▸ **INSTRUCTIONS TO FOLLOW**
Count the lines in the entries that contain the string "knee". State nothing but the number.

▸ **DATA FOR THIS TASK**
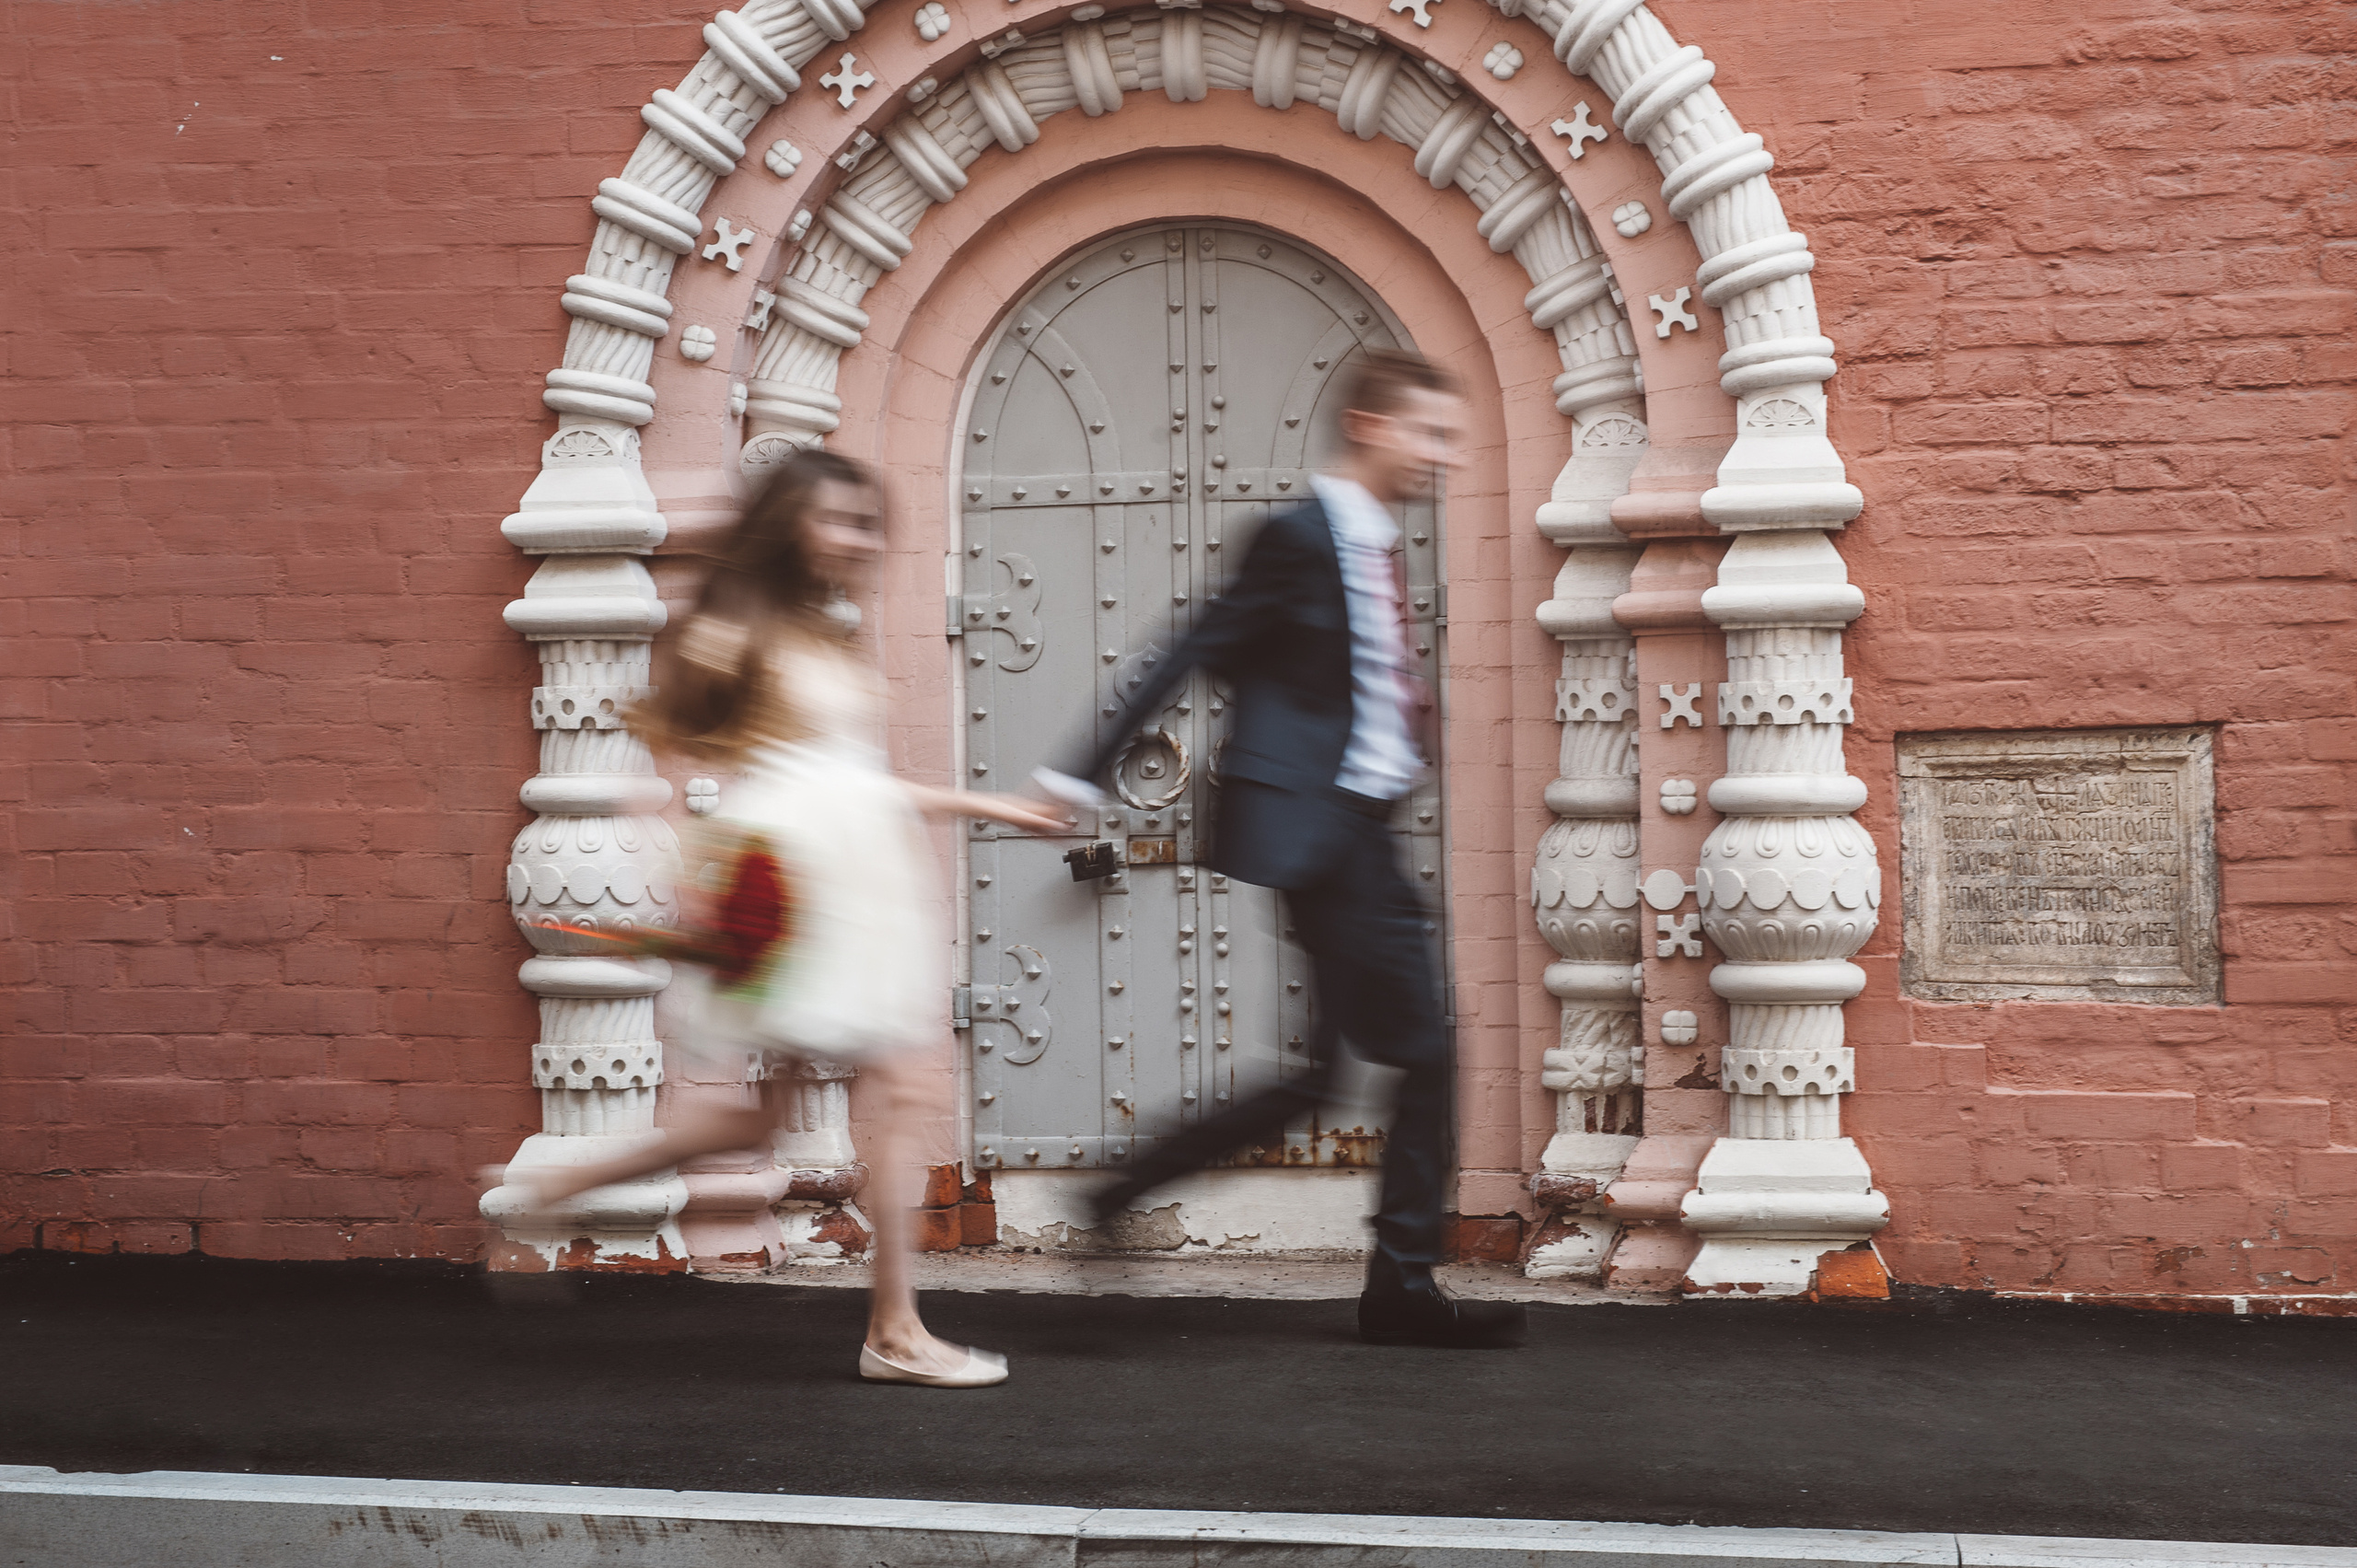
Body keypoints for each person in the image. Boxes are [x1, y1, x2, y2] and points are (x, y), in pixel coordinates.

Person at [494, 450, 1066, 1388]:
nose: (856, 538)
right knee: (907, 1084)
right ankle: (894, 1329)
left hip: (845, 873)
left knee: (762, 1110)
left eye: (866, 522)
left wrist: (991, 808)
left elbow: (852, 777)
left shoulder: (813, 630)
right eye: (837, 518)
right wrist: (707, 876)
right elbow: (692, 738)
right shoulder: (744, 626)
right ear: (788, 522)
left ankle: (552, 1187)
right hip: (807, 883)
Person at [1033, 350, 1525, 1350]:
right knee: (1425, 1049)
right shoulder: (1299, 539)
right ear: (1373, 427)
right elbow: (1193, 643)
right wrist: (1080, 772)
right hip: (1324, 825)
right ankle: (1400, 1286)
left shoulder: (1373, 544)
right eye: (1430, 432)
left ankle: (1124, 1186)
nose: (1443, 453)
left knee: (1318, 1075)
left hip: (1351, 826)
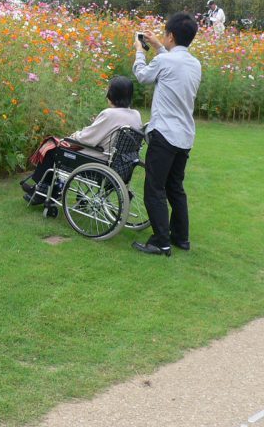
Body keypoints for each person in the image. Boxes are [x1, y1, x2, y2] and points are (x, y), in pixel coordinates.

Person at [131, 13, 202, 256]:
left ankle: (161, 241)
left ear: (170, 35)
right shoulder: (194, 63)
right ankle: (181, 238)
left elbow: (142, 76)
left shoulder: (166, 62)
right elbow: (172, 64)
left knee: (154, 188)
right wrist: (160, 47)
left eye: (164, 35)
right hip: (184, 136)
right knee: (175, 187)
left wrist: (140, 51)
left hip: (164, 134)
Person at [22, 76, 142, 202]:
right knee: (57, 147)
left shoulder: (110, 114)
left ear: (112, 94)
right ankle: (49, 188)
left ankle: (41, 189)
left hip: (98, 159)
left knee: (52, 148)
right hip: (119, 162)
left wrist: (74, 135)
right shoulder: (135, 115)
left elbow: (87, 139)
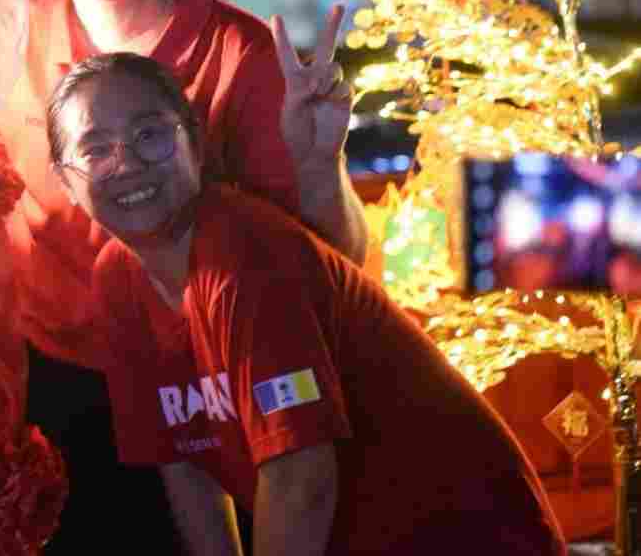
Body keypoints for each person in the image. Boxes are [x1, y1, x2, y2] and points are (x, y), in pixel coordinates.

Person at [0, 0, 366, 550]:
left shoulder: (244, 55)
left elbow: (331, 269)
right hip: (48, 392)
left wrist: (322, 163)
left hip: (212, 407)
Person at [45, 51, 566, 555]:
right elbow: (186, 468)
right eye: (95, 150)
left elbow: (301, 478)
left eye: (150, 135)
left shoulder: (244, 258)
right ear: (66, 181)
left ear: (196, 144)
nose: (128, 163)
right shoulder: (117, 279)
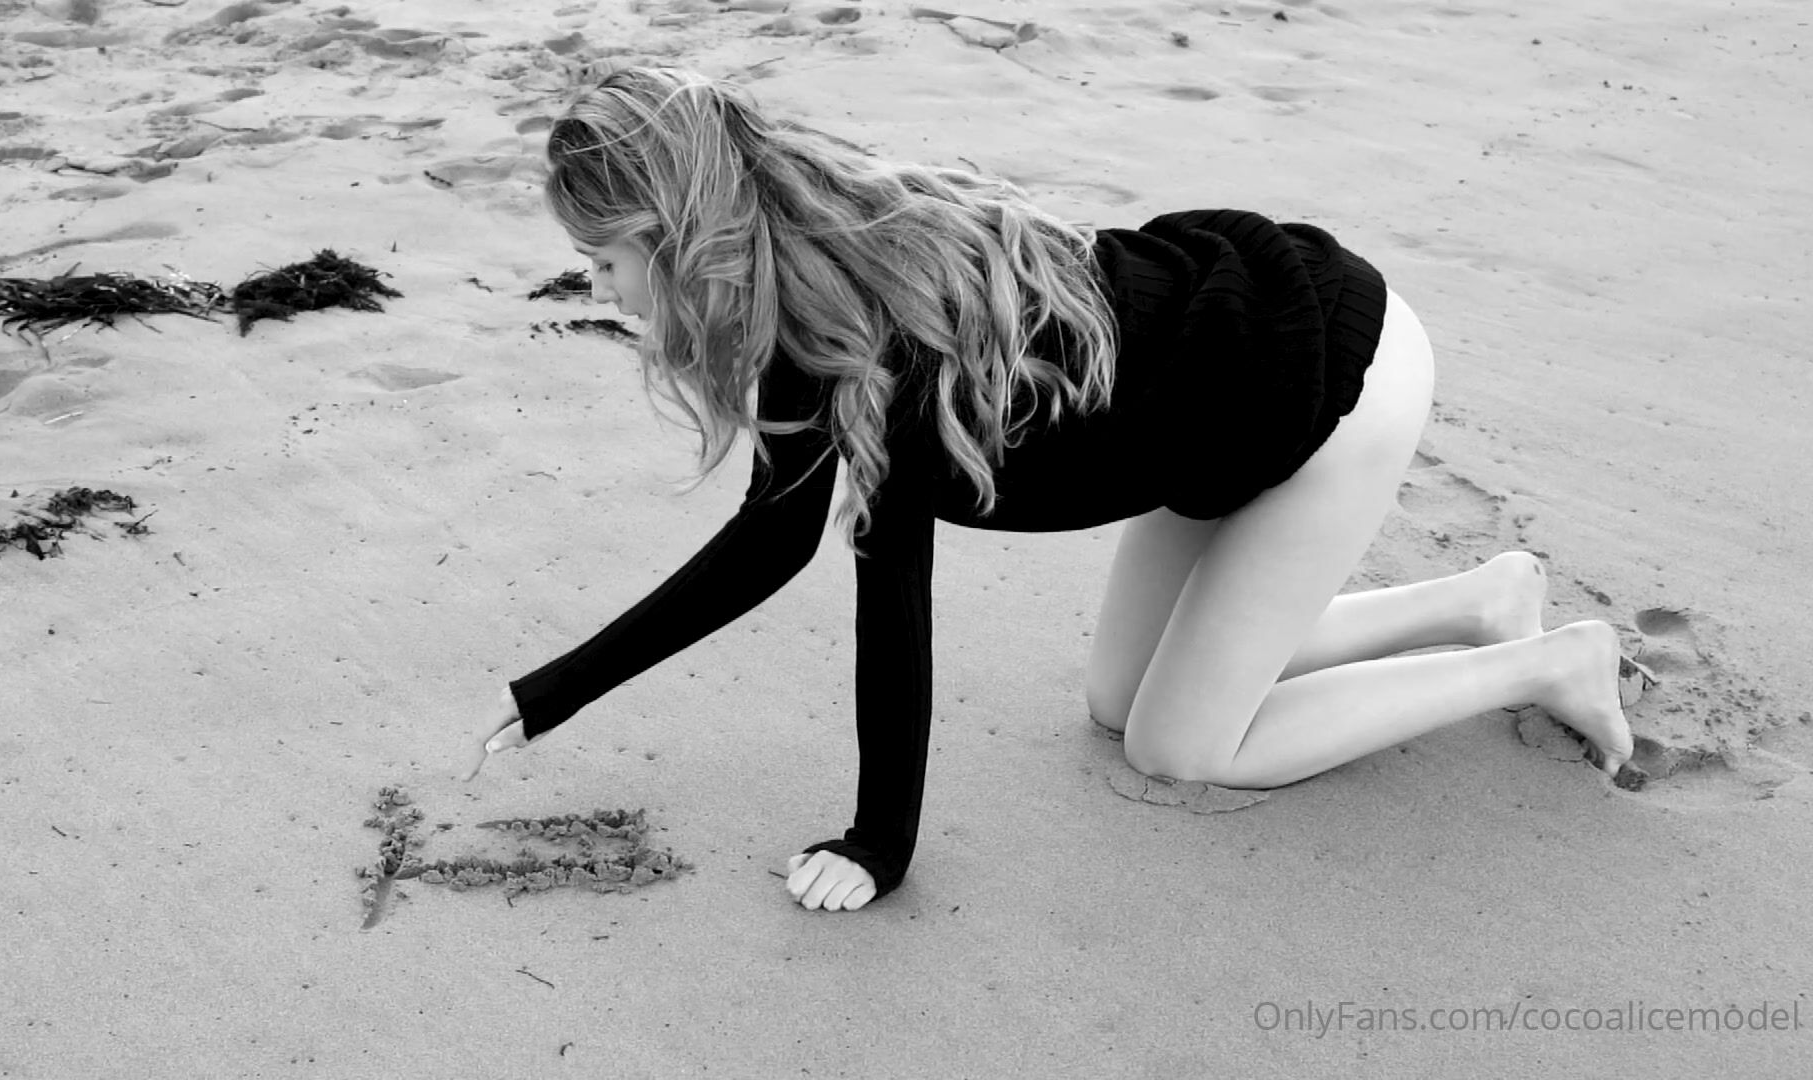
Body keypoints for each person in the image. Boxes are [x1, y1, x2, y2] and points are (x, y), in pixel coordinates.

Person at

▸ **YOUR SOLUTION**
8